(Extracted page text data)
========

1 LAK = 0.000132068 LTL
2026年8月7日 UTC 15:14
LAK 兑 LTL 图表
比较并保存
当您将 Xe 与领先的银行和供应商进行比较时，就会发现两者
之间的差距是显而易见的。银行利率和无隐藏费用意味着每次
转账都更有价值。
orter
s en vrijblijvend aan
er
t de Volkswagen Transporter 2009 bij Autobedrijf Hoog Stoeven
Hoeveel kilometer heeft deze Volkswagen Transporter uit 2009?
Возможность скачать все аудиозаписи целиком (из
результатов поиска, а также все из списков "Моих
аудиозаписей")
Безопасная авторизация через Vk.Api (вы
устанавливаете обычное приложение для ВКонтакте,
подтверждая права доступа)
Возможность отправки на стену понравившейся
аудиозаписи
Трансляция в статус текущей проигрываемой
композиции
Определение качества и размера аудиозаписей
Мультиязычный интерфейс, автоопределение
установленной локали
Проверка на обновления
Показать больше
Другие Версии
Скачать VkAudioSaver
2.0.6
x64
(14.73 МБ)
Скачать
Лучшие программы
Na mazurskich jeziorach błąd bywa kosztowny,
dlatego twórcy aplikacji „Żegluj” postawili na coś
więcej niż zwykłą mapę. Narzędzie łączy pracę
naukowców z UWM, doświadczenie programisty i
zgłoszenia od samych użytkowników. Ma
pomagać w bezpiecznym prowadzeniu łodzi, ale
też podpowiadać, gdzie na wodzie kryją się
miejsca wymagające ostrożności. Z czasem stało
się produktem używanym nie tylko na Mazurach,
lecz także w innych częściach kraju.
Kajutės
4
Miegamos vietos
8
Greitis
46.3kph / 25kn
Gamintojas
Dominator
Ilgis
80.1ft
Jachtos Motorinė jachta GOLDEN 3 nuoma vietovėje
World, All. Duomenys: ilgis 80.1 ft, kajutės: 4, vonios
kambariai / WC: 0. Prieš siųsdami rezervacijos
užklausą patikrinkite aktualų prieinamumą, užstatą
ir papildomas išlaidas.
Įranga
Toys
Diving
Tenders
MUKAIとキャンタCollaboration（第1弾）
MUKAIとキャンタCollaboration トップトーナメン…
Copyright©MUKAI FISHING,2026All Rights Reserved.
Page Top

========

- Written task:
An exact copy of the lines from the one with "Jachtos Motorinė jachta" through the final line of the entries is the whole answer.

- Answer box:
Jachtos Motorinė jachta GOLDEN 3 nuoma vietovėje
World, All. Duomenys: ilgis 80.1 ft, kajutės: 4, vonios
kambariai / WC: 0. Prieš siųsdami rezervacijos
užklausą patikrinkite aktualų prieinamumą, užstatą
ir papildomas išlaidas.
Įranga
Toys
Diving
Tenders
MUKAIとキャンタCollaboration（第1弾）
MUKAIとキャンタCollaboration トップトーナメン…
Copyright©MUKAI FISHING,2026All Rights Reserved.
Page Top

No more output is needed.